What to produce: Give only the number of lines below that contain the word "this".

━━━━━━━━

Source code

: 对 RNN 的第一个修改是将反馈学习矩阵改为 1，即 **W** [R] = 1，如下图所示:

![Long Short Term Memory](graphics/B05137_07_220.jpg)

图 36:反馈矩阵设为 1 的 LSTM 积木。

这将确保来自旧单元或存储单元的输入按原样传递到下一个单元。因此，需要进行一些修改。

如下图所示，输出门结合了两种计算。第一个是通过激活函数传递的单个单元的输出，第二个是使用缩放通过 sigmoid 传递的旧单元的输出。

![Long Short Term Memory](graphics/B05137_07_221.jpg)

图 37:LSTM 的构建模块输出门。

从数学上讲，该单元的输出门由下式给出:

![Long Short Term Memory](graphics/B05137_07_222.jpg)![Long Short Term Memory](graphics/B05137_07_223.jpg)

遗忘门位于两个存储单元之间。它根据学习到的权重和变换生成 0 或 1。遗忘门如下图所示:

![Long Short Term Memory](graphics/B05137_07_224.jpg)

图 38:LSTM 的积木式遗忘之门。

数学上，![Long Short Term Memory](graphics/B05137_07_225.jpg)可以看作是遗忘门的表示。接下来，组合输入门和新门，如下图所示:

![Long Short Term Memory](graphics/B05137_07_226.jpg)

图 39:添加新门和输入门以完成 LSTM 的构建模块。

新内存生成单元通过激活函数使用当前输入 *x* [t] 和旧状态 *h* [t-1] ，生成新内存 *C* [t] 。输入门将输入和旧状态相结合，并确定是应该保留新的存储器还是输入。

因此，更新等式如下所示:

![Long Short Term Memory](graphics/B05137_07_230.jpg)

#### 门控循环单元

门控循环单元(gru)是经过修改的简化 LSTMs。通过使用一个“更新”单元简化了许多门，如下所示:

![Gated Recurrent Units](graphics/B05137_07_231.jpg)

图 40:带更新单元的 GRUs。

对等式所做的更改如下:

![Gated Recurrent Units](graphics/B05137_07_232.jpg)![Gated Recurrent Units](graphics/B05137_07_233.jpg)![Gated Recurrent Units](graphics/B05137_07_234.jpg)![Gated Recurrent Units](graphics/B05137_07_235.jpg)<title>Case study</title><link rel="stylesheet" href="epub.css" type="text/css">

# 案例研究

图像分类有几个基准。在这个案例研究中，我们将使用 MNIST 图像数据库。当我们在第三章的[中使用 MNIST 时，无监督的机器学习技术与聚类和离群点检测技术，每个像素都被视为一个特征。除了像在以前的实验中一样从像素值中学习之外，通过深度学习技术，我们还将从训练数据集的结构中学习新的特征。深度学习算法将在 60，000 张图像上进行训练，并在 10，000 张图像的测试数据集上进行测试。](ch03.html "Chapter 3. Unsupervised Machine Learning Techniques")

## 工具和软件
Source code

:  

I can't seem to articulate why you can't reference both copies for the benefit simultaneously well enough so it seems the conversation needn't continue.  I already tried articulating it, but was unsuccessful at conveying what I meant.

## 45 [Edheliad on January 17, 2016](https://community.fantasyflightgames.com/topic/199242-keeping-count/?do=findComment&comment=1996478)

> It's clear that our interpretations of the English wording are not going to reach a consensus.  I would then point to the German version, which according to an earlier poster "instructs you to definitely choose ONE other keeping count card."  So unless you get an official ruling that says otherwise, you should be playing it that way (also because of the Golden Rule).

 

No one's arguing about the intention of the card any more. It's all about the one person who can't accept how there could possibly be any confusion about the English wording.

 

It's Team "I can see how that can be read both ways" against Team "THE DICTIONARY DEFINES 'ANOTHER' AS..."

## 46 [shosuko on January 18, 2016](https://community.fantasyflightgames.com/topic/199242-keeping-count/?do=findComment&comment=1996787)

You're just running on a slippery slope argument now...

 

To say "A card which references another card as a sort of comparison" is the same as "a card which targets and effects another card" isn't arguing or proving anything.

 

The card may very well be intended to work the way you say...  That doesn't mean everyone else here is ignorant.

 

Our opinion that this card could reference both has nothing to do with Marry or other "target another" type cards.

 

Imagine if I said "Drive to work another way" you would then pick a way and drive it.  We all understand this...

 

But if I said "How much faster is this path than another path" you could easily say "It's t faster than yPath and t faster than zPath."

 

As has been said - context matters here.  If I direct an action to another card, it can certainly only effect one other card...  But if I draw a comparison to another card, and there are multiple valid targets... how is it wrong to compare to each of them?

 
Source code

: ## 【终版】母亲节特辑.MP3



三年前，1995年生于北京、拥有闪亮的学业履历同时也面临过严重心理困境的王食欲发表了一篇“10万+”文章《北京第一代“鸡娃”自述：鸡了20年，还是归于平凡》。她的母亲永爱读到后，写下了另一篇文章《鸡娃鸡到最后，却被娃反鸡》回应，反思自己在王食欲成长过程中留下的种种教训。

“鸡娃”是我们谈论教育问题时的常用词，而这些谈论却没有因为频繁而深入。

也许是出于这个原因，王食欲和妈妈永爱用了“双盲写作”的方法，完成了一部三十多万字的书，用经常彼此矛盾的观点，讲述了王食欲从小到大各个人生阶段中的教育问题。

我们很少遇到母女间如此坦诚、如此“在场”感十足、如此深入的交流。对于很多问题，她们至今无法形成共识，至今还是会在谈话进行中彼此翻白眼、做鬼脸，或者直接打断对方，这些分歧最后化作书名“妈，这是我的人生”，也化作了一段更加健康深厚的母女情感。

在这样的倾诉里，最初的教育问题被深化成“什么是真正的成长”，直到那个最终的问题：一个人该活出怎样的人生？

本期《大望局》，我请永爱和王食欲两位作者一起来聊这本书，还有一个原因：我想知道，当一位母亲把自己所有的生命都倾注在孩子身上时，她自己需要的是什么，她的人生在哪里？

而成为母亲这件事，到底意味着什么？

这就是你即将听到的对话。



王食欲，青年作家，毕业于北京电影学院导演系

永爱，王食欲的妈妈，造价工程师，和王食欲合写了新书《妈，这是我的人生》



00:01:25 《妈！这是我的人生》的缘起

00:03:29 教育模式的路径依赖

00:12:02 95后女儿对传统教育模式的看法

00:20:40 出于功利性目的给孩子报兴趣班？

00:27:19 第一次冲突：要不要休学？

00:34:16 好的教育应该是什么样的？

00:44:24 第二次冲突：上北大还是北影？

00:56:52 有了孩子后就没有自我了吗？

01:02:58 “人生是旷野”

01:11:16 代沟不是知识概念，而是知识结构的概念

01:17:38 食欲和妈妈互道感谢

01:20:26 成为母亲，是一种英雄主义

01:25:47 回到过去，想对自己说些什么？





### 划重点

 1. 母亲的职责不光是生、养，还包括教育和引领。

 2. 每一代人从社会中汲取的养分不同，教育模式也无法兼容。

━━━━━━━━

Problem solution: 3